The Append-Only Audit Log on a Systematic Trading Desk

Pull-quote: “Limits are tunable. History is not.”
Why this matters
Ask a desk what happened during an incident and you get memories. Ask what the risk engine decided at 10:47, under which limits, and who changed what afterward, and you either get an audit log or you get archaeology. The difference decides whether the desk improves or merely survives. The remedy is a standing rule: every state-changing action lands in an append-only audit log with actor and reason attached. Every cap applied, every breach, every override. The log is not compliance decoration.

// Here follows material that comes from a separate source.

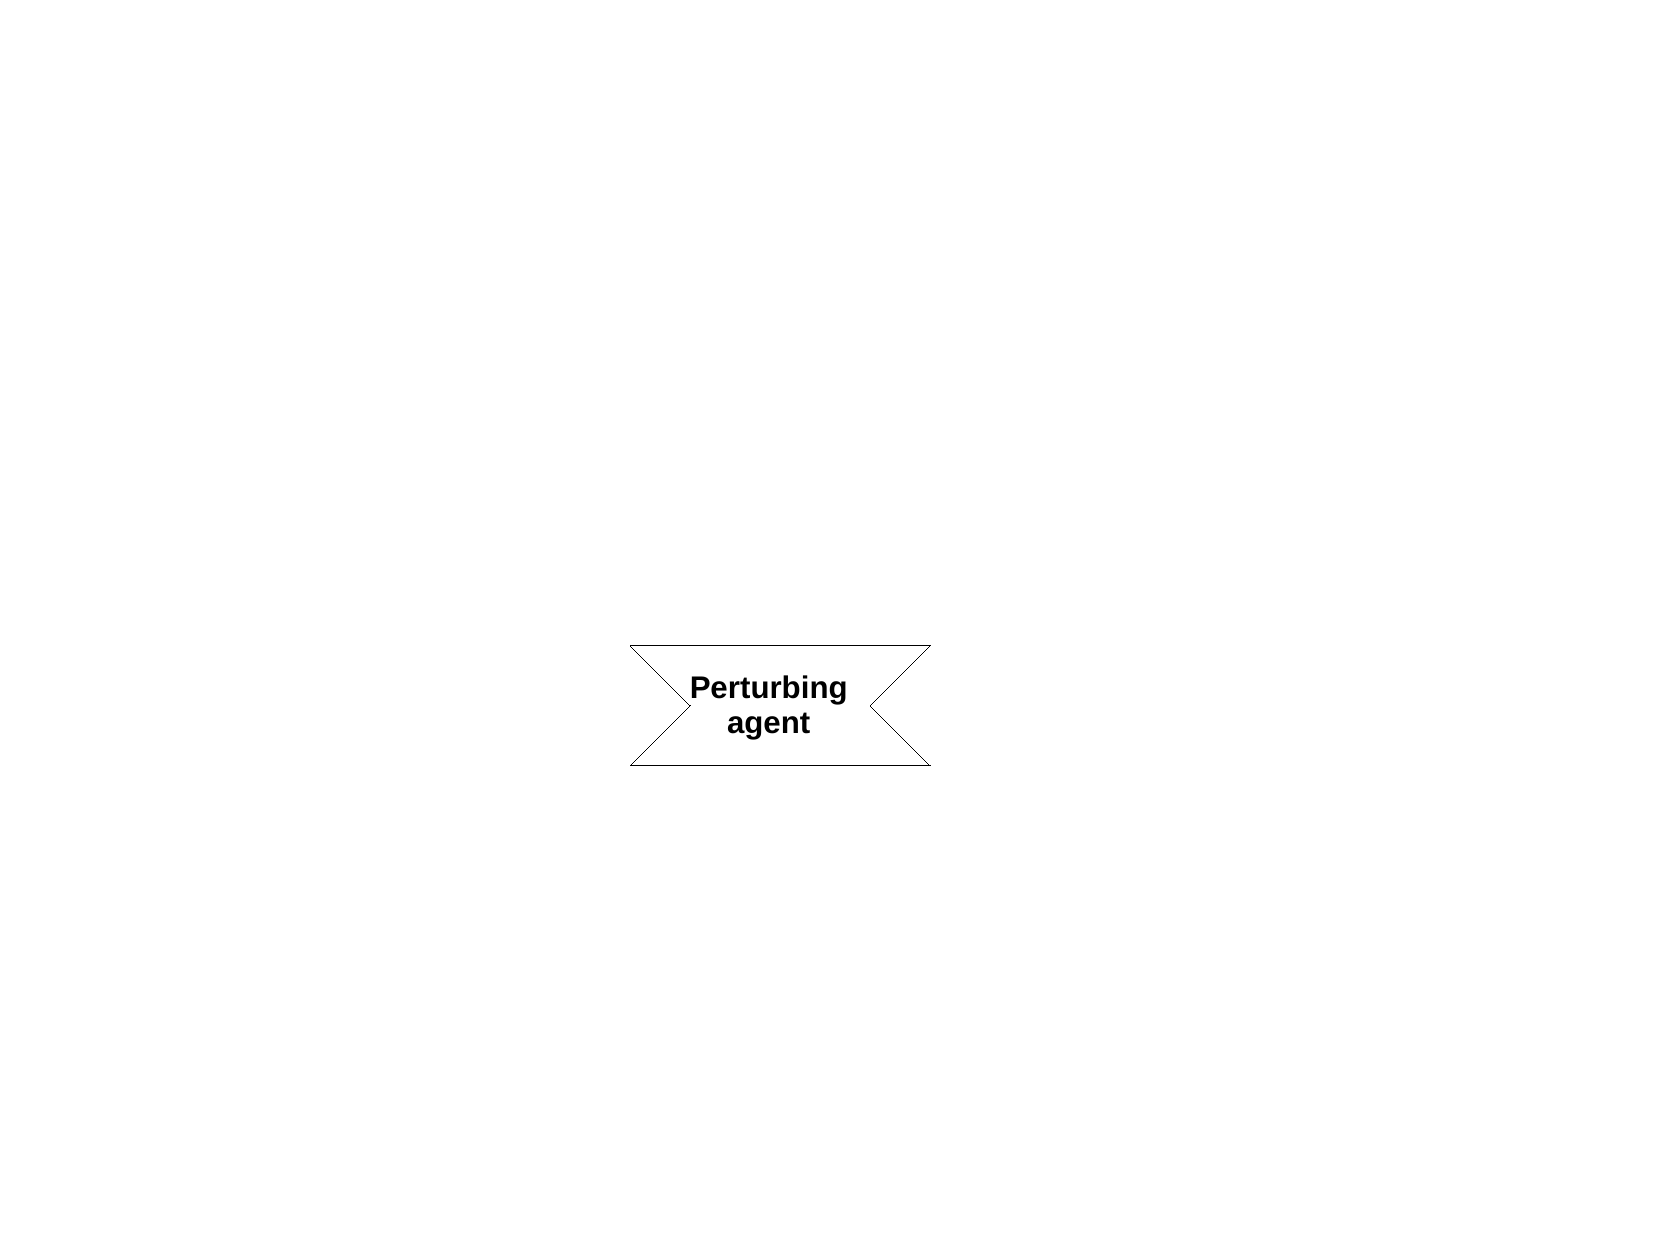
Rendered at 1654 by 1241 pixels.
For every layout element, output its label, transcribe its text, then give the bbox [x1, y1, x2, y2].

text_box Perturbing agent [675, 663, 863, 748]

It is the desk’s memory, and the improvement loop runs on it.
What append-only actually means
Append-only is a stronger commitment than keeping logs. Entries are never edited and never deleted. A correction is a new entry referencing the old one. A limit change is an entry. The review that justified the limit change is an entry. What this buys is simple: the record you review later is the record written at the time, not a version of events that survived tidying. Post-hoc reconstruction drifts toward the outcome. A contemporaneous record cannot.
What goes in
| Event class | Recorded with | Review question it answers |
|---|---|---|
| Cap applied | Strategy, cap, requested vs allowed size | Are caps set where behavior actually lives? |
| Limit breach | Limit, observed value, action taken | Which boundaries are doing real work? |
| Operator override | Actor, reason, scope, duration | Are exceptions rare, reasoned, and bounded? |
| Parameter change | Old value, new value, review reference | Did the change follow the process? |
| Promotion or demotion | Stage, criteria, evidence reference | Are strategies earning their capital? |
| Daily reconciliation | Position, cash, P&L against records | Does the engine’s world match the real one? |
The common thread: each entry captures what was known and decided at write time. That is what makes later review honest.

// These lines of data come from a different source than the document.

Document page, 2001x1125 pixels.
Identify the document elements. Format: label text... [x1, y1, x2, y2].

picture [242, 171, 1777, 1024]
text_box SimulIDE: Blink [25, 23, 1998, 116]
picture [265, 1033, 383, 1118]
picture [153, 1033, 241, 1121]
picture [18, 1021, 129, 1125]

The loop that makes it worth the discipline
action ──► risk decision ──► append entry
│
▼
periodic review
(caps, breaches, overrides)
│
▼
process change, new limits
│
▼
logged as new entries ──► repeat
The log exists so this loop can run on evidence. Which caps fire weekly and which never fire: both are design feedback. A cap that fires constantly is mis-set, or the strategy underneath it has drifted. A cap that never fires may be theater. Overrides are the richest signal of all: requiring a reason at write time changes behavior in the moment, and patterns of overrides mark the places where the coded process and the real process disagree. That seam is where the next incident is already scheduled, and the log is how you find it first. The same record makes external scrutiny uneventful: when a counterparty or an auditor asks how the desk actually operates, the answer is a query, not a slide deck assembled from recollection.

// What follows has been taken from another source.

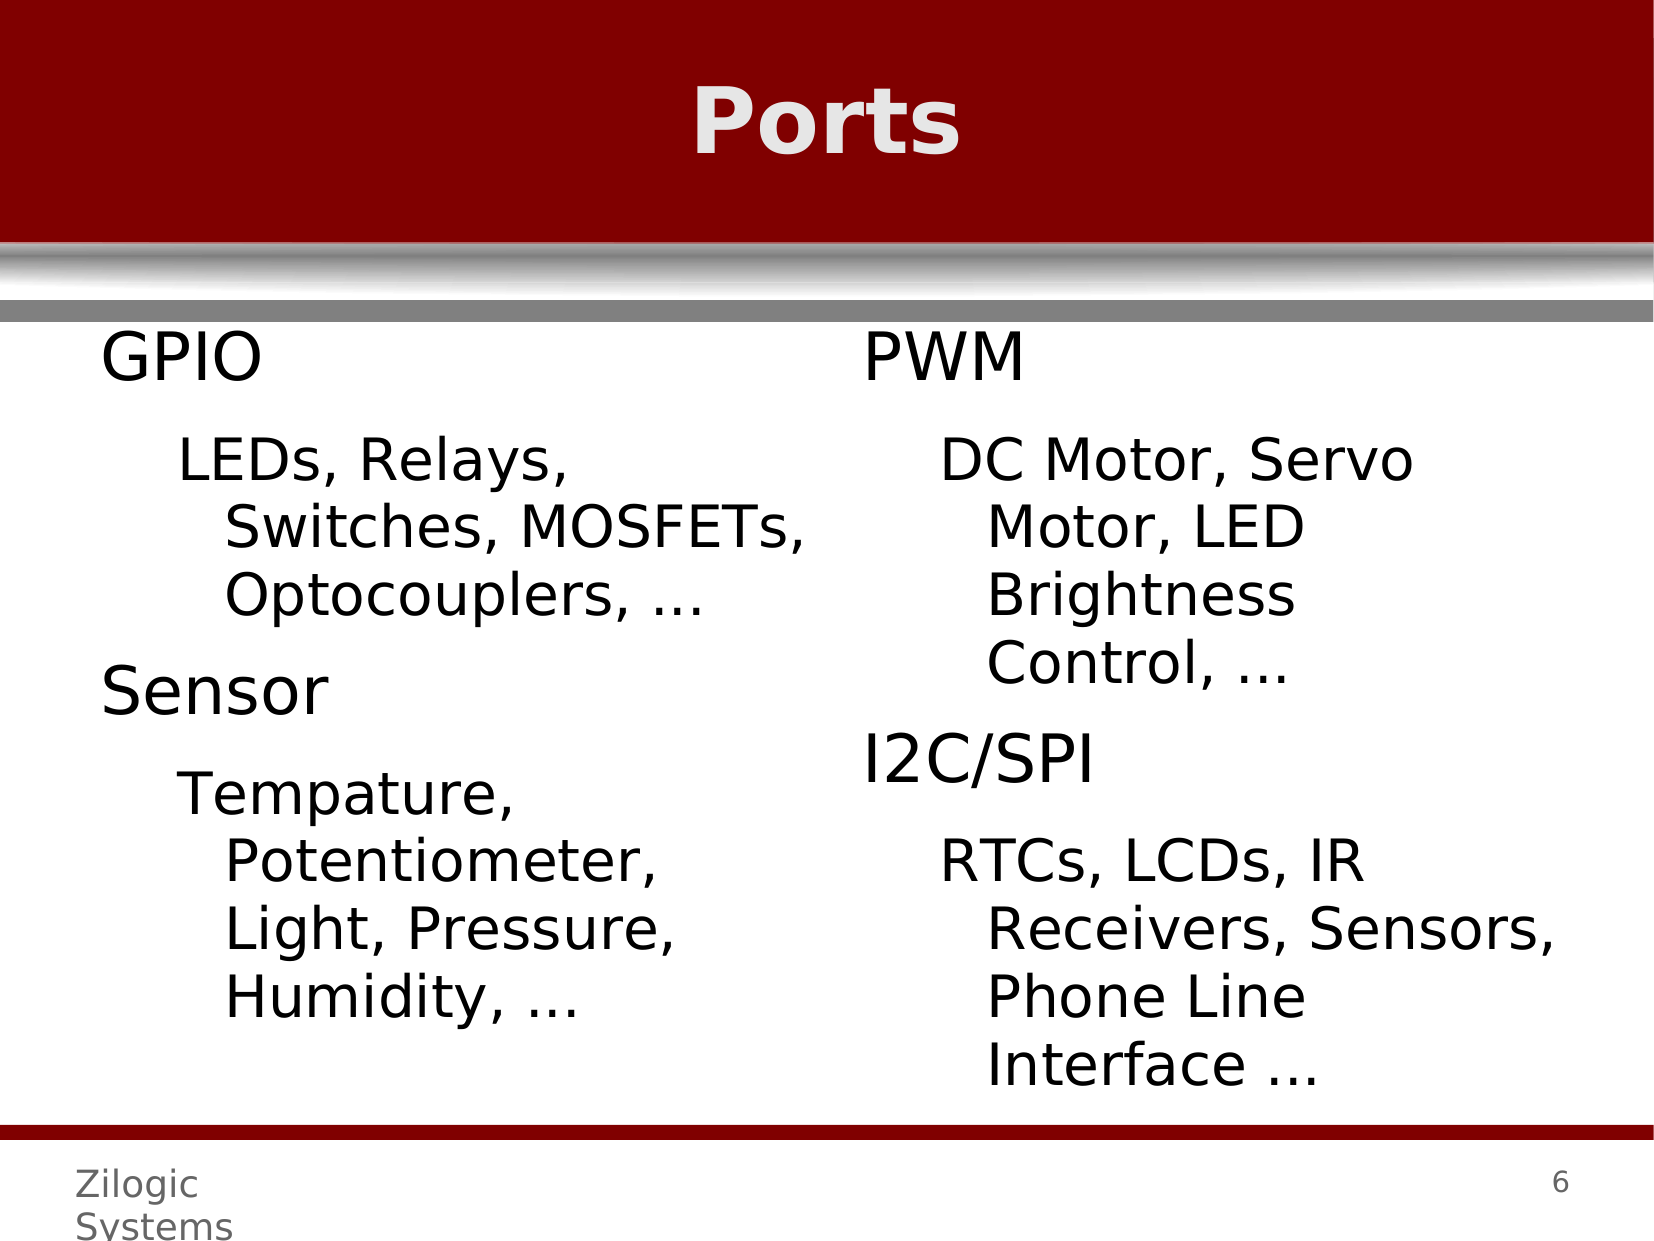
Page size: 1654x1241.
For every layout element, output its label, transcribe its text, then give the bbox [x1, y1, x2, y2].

list PWM DC Motor, Servo Motor, LED Brightness Control, ... I2C/SPI RTCs, LCDs, IR Receivers, Sensors, Phone Line Interface ... [845, 318, 1572, 1094]
title Ports [82, 18, 1571, 226]
list GPIO LEDs, Relays, Switches, MOSFETs, Optocouplers, ... Sensor Tempature, Potentiometer, Light, Pressure, Humidity, ... [82, 318, 809, 1109]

Not the same thing as observability
Traces and metrics are for debugging: verbose, sampled, and expiring on a TTL, which is correct for their job. The audit log is the record: one entry per decision, written synchronously on the decision path, kept for the long term. The two answer different questions on different clocks, and merging them is how completeness quietly dies. The trace tells you why the system was slow on Tuesday. The log tells you who loosened the cap on Thursday, and what reason they gave.
Closing
An append-only audit log will not make any strategy smarter. It makes the desk smarter, which compounds longer. Record every cap, breach, and override with actor and reason, review the record on a cadence, change the process in writing, and let the log capture that too. Limits are tunable. History is not. That asymmetry is the entire design.